Now compare this with a recent in-store visit to the Mac makeup counter at my local mall. When my favorite face makeup ran out, I decided to make a special trip to the makeup counter to pick up a refill of Mineralize, only to learn that the product had been discontinued. When I asked why, the salesperson said she had no idea, she had no warning that it was going to be discontinued, and hadn’t heard whether or not it would ever be restocked. When I asked what I could replace it with that was similar, she suggested a completely different type of face makeup that, when coupled with a “special” brightener would mimic the look and feel of the previous type of face makeup. I soon realized I was walking out of the store paying nearly $70 for something watery and thin as opposed to the twenty-something I had expected to spend for the richer feeling, smoother product I’d come to love. After stewing about it for a few minutes, I decided to return the face makeup all together and was treated quite rudely.
So what did I do? I hit the web. First, I asked a few of my closest friends through email or texting what their favorite face makeups were. Next, I Googled “replacements for Mac Mineralize” on my iPhone only to find dozens of relevant blogs dedicated to beauty in general, or makeup in particular.
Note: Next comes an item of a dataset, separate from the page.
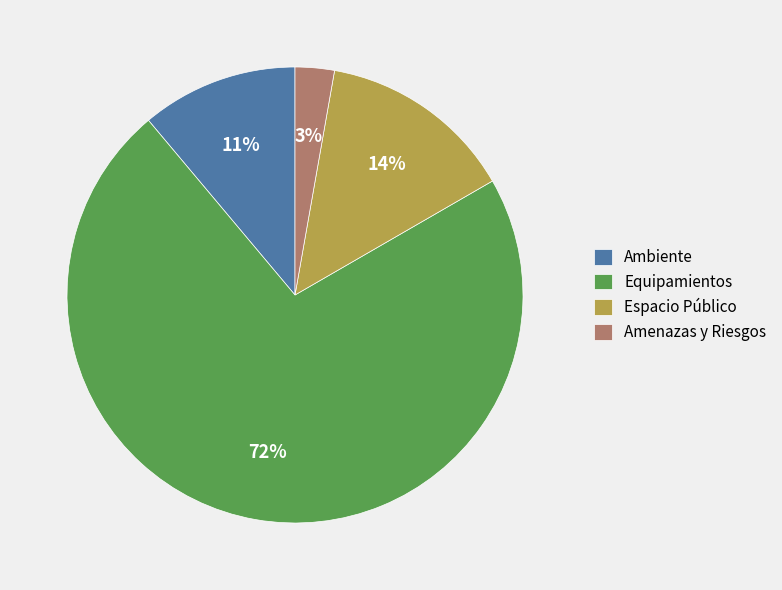

Which slice is the smallest?

Amenazas y Riesgos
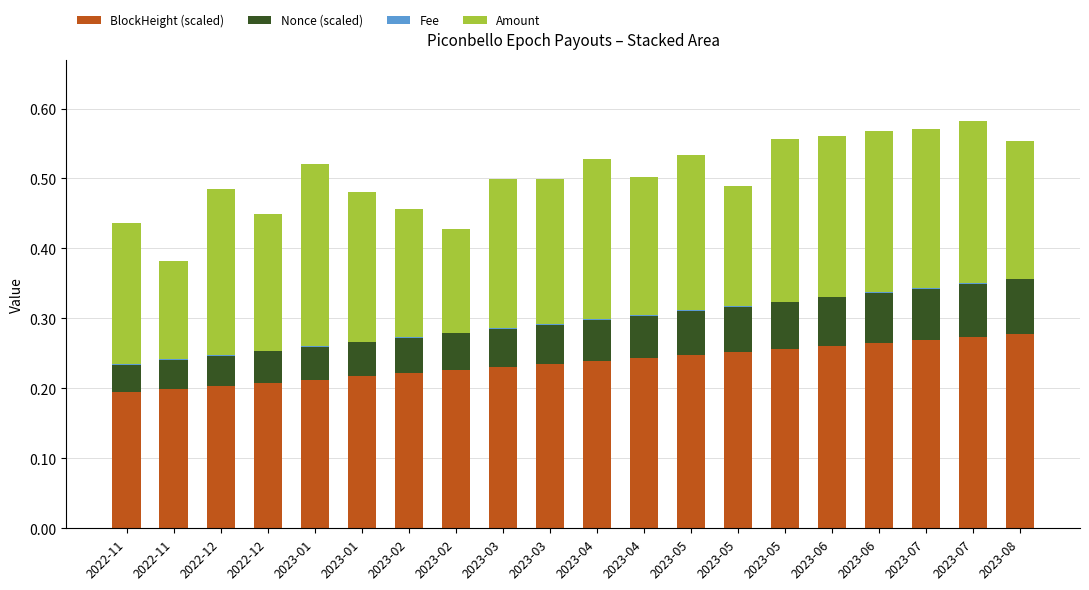

How many distinct data groups are displayed?

4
Remembering my experience earlier in the week, I decided to revisit Sephora. I searched “Mineralize.” Instead of “no search results found” I immediately received three suggestions, and over 1,400 reviews on the first product that was returned in the search results. Wha la.
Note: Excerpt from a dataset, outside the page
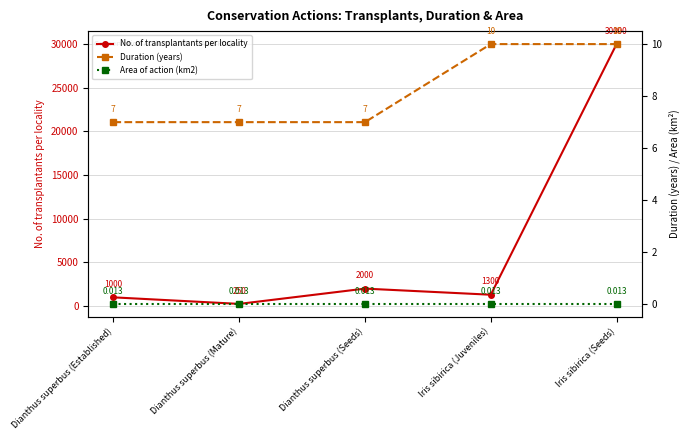

At Dianthus superbus (Seeds), list the series in order from smallest to largest.

Area of action (km2), Duration (years), No. of transplantants per locality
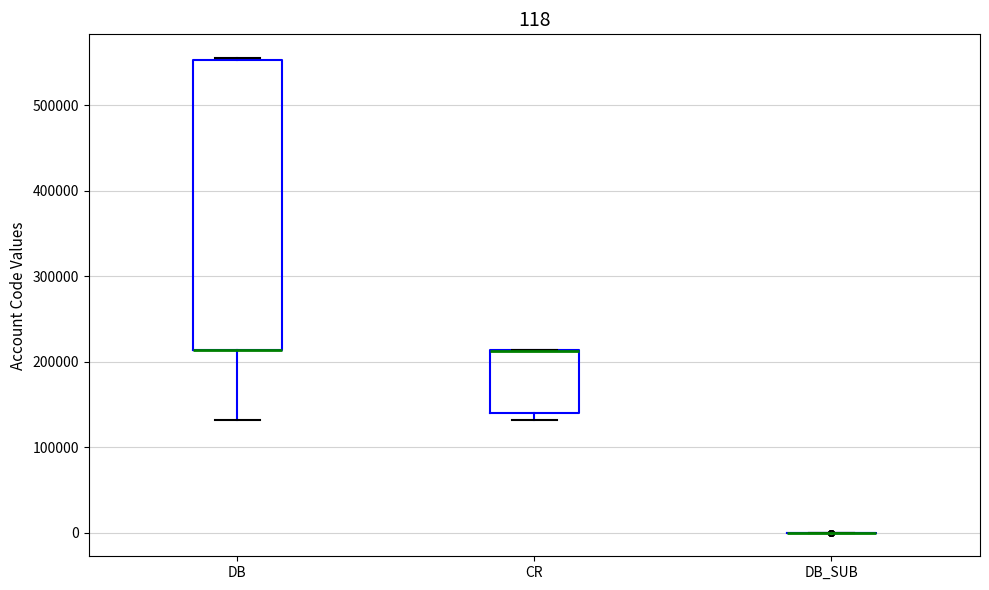

Comparing the boxes themselves (not the whiskers), which one is the tallest?

DB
Sephora: Crafting a Holistic Customer Experience
According to Julie Bornstein, SVP of Digital at Sephora, my experience mirrors exactly the top two reasons why women choose to purchase beauty products: 1) interaction with a product, followed by 2) recommendations from friends. For more detail about how Sephora is keeping up with the needs and wants of their customers from the research phase, to the in-store experience, through to the purchase, watch this recent Brian Solis interview with Bornstein:
Sephora understands how to capitalize on the entire customer experience whether that be relaunching their website to optimize product search through intelligent filtering options, recognizing the need for a seamless shopping experience (between time spent online, via mobile devices and in-store), optimizing their digital strategy to facilitate the buying process, utilizing social media as a channel for customer service, or investing in the continuing education of their in-store employees.
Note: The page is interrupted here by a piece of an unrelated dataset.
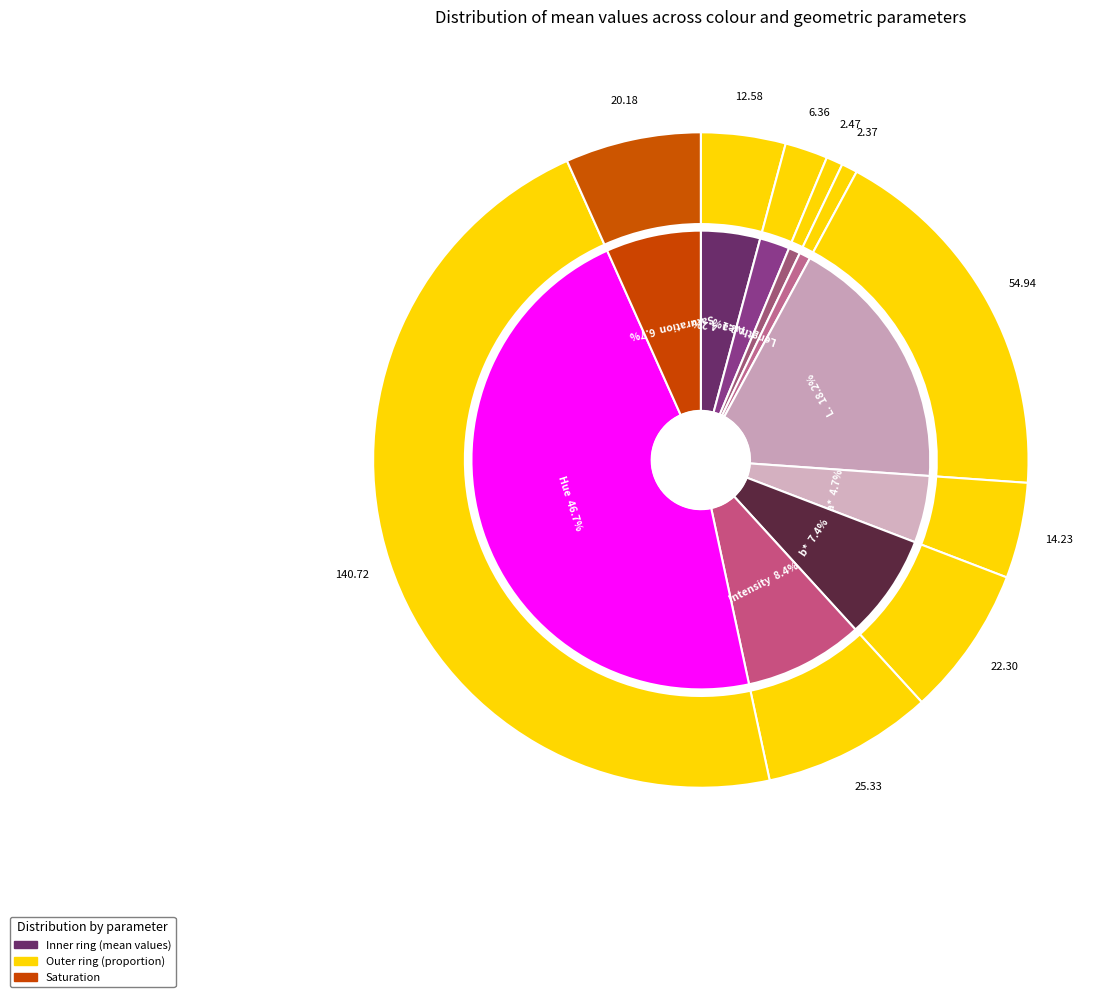

Rank the categories by value from lowest to highest.

Roundness, Width, Length, Area, a*, Saturation, b*, Intensity, L., Hue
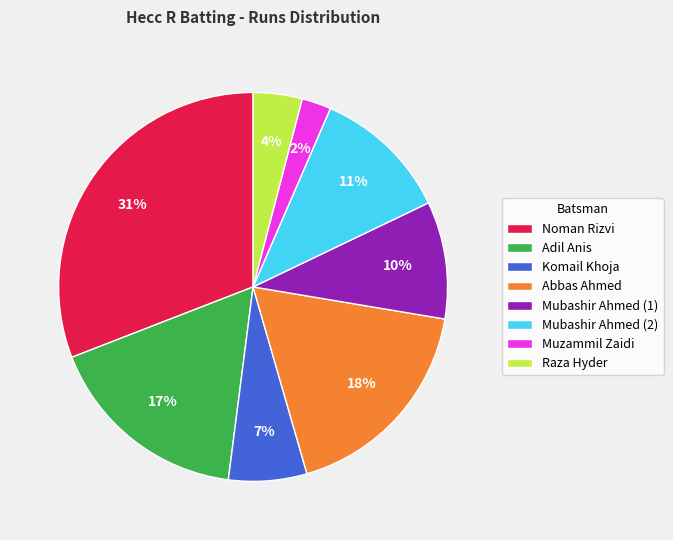

Combined, do Mubashir Ahmed (2) and Mubashir Ahmed (1) account for over 50%?

No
In the video, Bornstein sheds light on how the company is leading the charge in terms of holistically optimizing their brand for customers. She states:
For us, digital is a means to enable the customer experience with beauty and we really see ourselves as the owners of digital beauty and that we have this huge community. We really are very focused on (the question of) how do you look at all the trends that are going on and make sure we’re there for our customer wherever she wants to be … whether she wants to be on her phone because she’s buying, or because she’s in a store and she wants to scan a product and read the reviews so she can see what other people are saying, or she is on Facebook and wants to get opinions from her friends on which is the best mascara because she’s getting married and wants a great waterproof mascara, all of that happens very naturally and for us digital is very much about facilitating it and its kind of about buying as easily as possible wherever you want. It’s about entertaining, it’s about educating, and it’s really all of those pieces that come together to make sure that its seamless and its fun for our client to interact with beauty.
For retailers who are wanting to cater to their customers more holistically, Bornstein suggests that companies first begin with a focus on making the shopping experience more fun, more efficient, and more simplified. Next, getting the right team into place and aligning passions with company goals is important. But above all, listening to the consumer should always be a focus and the basis for making decisions.
Now it’s your turn! What companies have you interacted with online that are doing an excellent job across multiple platforms? Are there any brands that may have a terrible website, but great in-store experience? Or a horrible mobile app, but great customer service? A great product, but a non-existent presence in social media? Where are you currently witnessing continuity vs. discontinuity?